WASHINGTON D.C. (WAVE) - Two Kentucky natives, Gunnery Sgt. Heather Zenobia, a flutist from Louisville, and Master Sgt. Hilary Harding, a French horn player from Princeton, both with “The President’s Own” U.S. Marine Band participated in the funeral of former President George H.W. Bush on Wednesday.
Flutist Gunnery Sergeant Heather Zenobia of Louisville joined “The President’s Own” United States Marine Band in September 2006. Gunnery Sgt. Zenobia began her musical instruction on piano at age 6 and flute at age 9. After graduating in 1997 from Youth Performing Arts School in Louisville, she earned her bachelor’s degree in music from Cleveland Institute of Music in 2001. She earned her master’s degree in flute performance in 2006 from New England Conservatory in Boston, Mass.
French horn player Master Sergeant Hilary Harding of Princeton, Ky., joined “The President’s Own” United States Marine Band in May 2003 and was appointed assistant principal horn in October 2012 and principal in May 2018. Master Sgt. Harding began her musical training at age 11. Upon graduating in 1996 from Caldwell County High School in Princeton, she attended the University of Illinois at Urbana-Champaign where in 2000 she earned a bachelor’s degree in music. In 2002, she earned a master’s degree in music from the Peabody Institute of The Johns Hopkins University in Baltimore, and in 2007 she earned a doctorate of musical arts at the University of Maryland, College Park.
Harding performs with the Marine Band and Marine Chamber Orchestra at the White House, in the Washington, D.C., area, and across the country during the band’s annual concert tour.
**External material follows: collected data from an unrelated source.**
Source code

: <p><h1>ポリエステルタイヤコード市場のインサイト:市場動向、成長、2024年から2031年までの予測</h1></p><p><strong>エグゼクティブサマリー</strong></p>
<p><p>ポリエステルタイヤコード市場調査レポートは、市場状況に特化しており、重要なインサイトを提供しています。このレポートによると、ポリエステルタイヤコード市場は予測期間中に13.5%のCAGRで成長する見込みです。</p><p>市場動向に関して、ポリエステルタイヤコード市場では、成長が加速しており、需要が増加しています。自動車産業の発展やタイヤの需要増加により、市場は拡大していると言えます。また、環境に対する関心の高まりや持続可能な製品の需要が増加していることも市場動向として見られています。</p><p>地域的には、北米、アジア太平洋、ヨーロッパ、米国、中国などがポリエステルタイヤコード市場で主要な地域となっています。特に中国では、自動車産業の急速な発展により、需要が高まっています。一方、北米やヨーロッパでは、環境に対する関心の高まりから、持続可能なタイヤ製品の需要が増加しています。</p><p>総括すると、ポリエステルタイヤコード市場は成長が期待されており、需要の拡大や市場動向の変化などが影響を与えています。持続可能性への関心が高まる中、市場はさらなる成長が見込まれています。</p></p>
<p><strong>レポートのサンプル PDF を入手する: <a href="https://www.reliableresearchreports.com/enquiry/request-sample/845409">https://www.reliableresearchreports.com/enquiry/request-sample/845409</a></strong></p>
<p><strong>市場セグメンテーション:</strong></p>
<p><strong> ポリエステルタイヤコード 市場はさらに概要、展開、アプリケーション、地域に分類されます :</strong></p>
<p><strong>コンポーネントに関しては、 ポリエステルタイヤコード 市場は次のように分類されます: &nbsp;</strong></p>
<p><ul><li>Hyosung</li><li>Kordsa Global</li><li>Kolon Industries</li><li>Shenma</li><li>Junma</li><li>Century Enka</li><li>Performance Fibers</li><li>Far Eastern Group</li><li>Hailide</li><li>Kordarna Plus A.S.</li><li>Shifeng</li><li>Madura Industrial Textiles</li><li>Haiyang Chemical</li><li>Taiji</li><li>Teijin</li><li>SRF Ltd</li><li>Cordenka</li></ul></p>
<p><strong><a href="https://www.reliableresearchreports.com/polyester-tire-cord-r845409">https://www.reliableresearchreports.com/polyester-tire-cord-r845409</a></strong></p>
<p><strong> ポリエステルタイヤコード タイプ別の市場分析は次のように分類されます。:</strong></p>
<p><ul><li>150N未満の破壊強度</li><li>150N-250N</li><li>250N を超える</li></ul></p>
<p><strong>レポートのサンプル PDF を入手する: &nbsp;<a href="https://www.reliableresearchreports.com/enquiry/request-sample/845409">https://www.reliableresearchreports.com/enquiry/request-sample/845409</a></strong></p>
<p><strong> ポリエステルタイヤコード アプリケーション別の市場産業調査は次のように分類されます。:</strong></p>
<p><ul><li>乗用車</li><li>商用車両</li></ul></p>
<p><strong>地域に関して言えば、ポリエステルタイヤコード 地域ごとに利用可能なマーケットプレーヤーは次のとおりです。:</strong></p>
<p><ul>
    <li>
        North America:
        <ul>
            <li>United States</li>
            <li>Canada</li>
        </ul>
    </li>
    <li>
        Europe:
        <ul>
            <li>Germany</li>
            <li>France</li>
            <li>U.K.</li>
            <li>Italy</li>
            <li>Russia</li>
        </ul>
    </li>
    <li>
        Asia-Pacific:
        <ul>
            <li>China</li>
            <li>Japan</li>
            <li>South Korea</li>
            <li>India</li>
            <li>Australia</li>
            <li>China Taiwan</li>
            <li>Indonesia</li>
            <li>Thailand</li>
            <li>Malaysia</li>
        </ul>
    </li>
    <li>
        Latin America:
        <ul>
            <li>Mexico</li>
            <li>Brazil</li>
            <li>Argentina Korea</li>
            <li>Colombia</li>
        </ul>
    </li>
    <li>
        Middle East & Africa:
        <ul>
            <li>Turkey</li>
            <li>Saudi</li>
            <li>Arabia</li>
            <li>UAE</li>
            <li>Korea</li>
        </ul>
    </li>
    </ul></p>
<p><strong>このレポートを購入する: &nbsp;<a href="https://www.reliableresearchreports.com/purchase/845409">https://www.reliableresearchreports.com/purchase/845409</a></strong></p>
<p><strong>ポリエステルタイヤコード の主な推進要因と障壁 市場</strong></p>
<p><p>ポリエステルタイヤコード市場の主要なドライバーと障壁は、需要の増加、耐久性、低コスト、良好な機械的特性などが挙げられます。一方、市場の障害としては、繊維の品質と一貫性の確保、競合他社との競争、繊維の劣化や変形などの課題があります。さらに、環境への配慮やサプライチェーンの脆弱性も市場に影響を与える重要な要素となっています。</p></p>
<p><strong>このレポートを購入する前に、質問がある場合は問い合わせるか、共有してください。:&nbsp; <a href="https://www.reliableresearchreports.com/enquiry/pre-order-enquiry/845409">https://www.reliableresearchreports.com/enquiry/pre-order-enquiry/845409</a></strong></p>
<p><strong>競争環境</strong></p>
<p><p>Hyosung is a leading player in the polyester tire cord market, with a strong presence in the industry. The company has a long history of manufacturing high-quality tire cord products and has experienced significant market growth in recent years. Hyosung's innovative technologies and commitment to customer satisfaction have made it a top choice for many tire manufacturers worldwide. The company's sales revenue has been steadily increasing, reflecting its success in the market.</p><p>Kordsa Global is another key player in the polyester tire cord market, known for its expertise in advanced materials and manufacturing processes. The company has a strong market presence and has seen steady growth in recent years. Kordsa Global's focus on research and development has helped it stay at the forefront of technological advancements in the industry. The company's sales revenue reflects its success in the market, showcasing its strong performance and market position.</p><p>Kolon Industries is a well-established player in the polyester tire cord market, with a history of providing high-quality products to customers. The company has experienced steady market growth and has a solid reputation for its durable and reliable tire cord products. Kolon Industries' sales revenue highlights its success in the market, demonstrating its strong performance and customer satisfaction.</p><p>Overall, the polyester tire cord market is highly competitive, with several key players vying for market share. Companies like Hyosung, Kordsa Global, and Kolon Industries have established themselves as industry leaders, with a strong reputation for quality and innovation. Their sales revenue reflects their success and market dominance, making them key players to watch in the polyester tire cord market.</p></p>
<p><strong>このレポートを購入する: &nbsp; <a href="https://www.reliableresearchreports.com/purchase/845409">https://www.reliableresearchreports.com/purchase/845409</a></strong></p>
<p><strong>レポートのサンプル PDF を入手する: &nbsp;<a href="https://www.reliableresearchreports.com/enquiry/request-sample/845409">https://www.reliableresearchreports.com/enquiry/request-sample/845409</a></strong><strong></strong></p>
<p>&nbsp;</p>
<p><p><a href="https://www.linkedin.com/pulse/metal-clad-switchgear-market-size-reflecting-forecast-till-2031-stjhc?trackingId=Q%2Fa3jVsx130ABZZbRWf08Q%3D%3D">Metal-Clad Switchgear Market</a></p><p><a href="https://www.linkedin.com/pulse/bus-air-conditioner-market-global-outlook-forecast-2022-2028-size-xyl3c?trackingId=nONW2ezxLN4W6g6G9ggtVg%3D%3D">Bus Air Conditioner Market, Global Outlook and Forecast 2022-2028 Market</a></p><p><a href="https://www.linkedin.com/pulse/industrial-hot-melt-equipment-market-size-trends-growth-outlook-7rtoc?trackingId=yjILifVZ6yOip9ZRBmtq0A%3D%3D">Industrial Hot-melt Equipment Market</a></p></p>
President Bush’s State Funeral marks the 14th such event for which “The President’s Own” United States Marine Band or Marine Chamber Orchestra has performed. “The President’s Own” was present for the State Funerals of the following former Presidents: Gerald Ford in 2007, Ronald Reagan in 2004, Lyndon B. Johnson in 1973, Dwight D. Eisenhower in 1969, Herbert Hoover in 1964, John F. Kennedy in 1963, Franklin D. Roosevelt in 1945, William Howard Taft in 1930, William McKinley in 1901, Ulysses S. Grant in 1885, James Garfield in 1881, Abraham Lincoln in 1865, Zachary Taylor in 1850, and John Quincy Adams in 1848.